- [What you are asked to do]
Report how many lines in the records carry the string "than", and give no further text.

◇ ◇ ◇ ◇

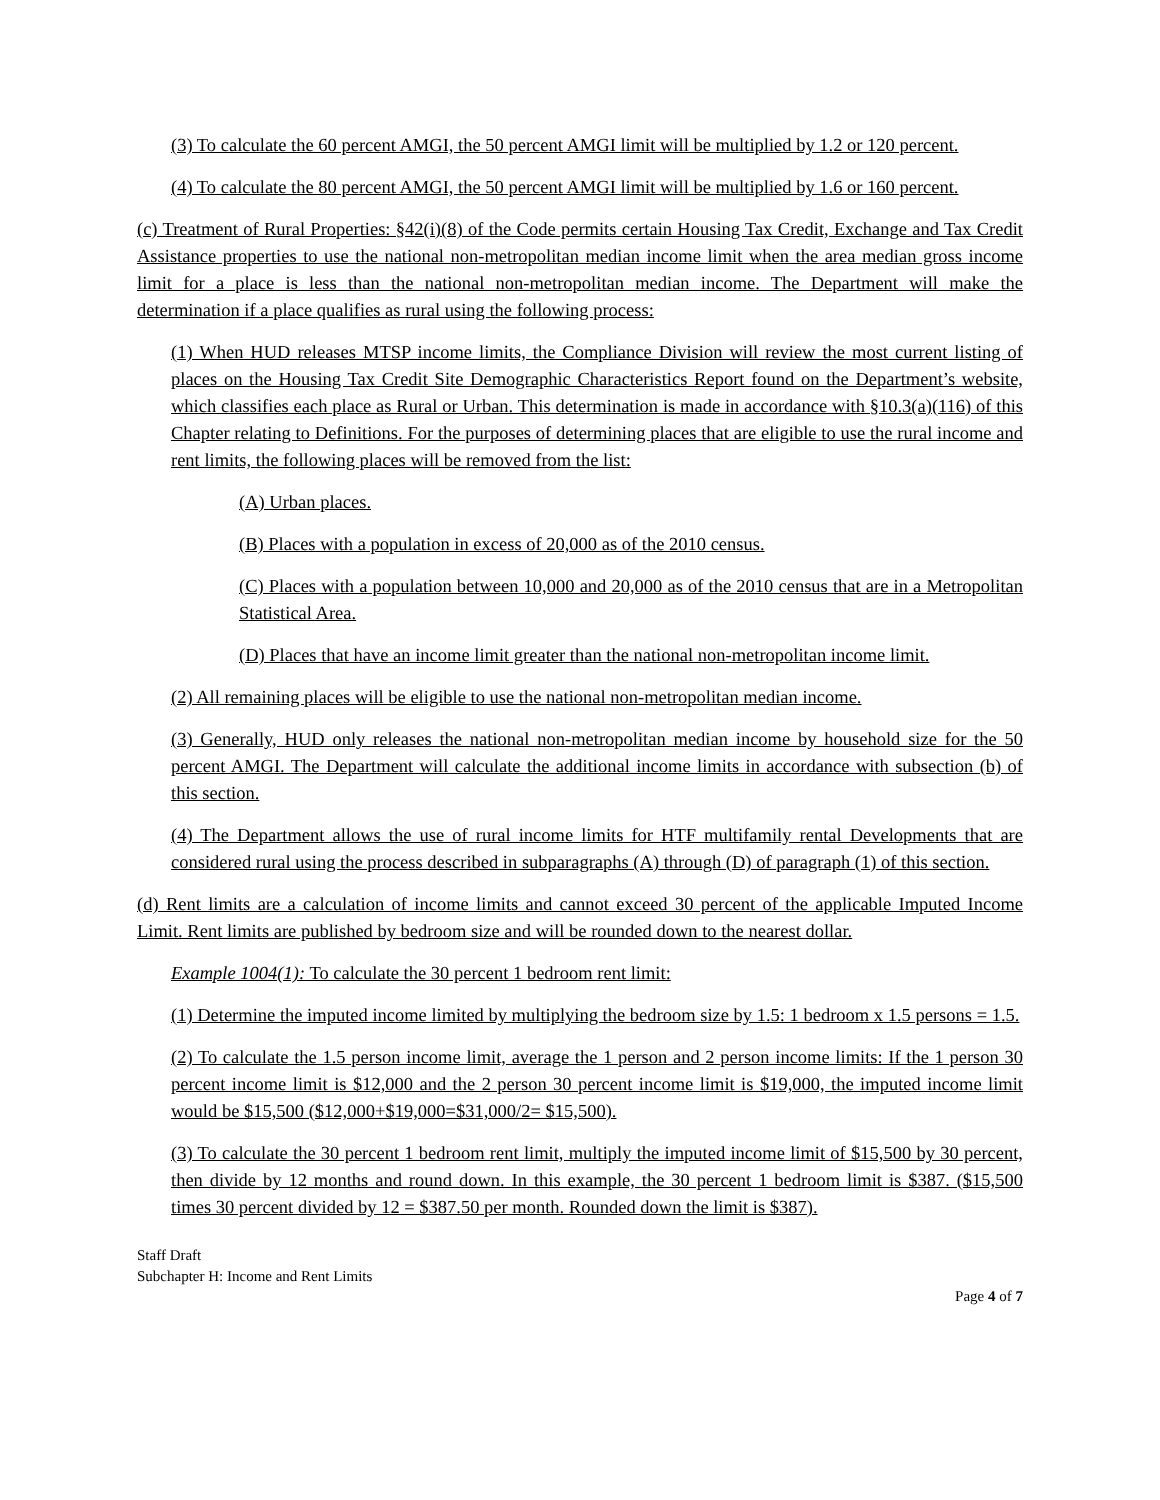(3) To calculate the 60 percent AMGI, the 50 percent AMGI limit will be multiplied by 1.2 or 120 percent.
(4) To calculate the 80 percent AMGI, the 50 percent AMGI limit will be multiplied by 1.6 or 160 percent.
(c) Treatment of Rural Properties: §42(i)(8) of the Code permits certain Housing Tax Credit, Exchange and Tax Credit Assistance properties to use the national non-metropolitan median income limit when the area median gross income limit for a place is less than the national non-metropolitan median income. The Department will make the determination if a place qualifies as rural using the following process:
(1) When HUD releases MTSP income limits, the Compliance Division will review the most current listing of places on the Housing Tax Credit Site Demographic Characteristics Report found on the Department’s website, which classifies each place as Rural or Urban. This determination is made in accordance with §10.3(a)(116) of this Chapter relating to Definitions. For the purposes of determining places that are eligible to use the rural income and rent limits, the following places will be removed from the list:
(A) Urban places.
(B) Places with a population in excess of 20,000 as of the 2010 census.
(C) Places with a population between 10,000 and 20,000 as of the 2010 census that are in a Metropolitan Statistical Area.
(D) Places that have an income limit greater than the national non-metropolitan income limit.
(2) All remaining places will be eligible to use the national non-metropolitan median income.
(3) Generally, HUD only releases the national non-metropolitan median income by household size for the 50 percent AMGI. The Department will calculate the additional income limits in accordance with subsection (b) of this section.
(4) The Department allows the use of rural income limits for HTF multifamily rental Developments that are considered rural using the process described in subparagraphs (A) through (D) of paragraph (1) of this section.
(d) Rent limits are a calculation of income limits and cannot exceed 30 percent of the applicable Imputed Income Limit. Rent limits are published by bedroom size and will be rounded down to the nearest dollar.
Example 1004(1): To calculate the 30 percent 1 bedroom rent limit:
(1) Determine the imputed income limited by multiplying the bedroom size by 1.5: 1 bedroom x 1.5 persons = 1.5.
(2) To calculate the 1.5 person income limit, average the 1 person and 2 person income limits: If the 1 person 30 percent income limit is $12,000 and the 2 person 30 percent income limit is $19,000, the imputed income limit would be $15,500 ($12,000+$19,000=$31,000/2= $15,500).
(3) To calculate the 30 percent 1 bedroom rent limit, multiply the imputed income limit of $15,500 by 30 percent, then divide by 12 months and round down. In this example, the 30 percent 1 bedroom limit is $387. ($15,500 times 30 percent divided by 12 = $387.50 per month. Rounded down the limit is $387).
Staff Draft
Subchapter H: Income and Rent Limits
Page 4 of 7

◇ ◇ ◇ ◇

- [Response for this exercise]
2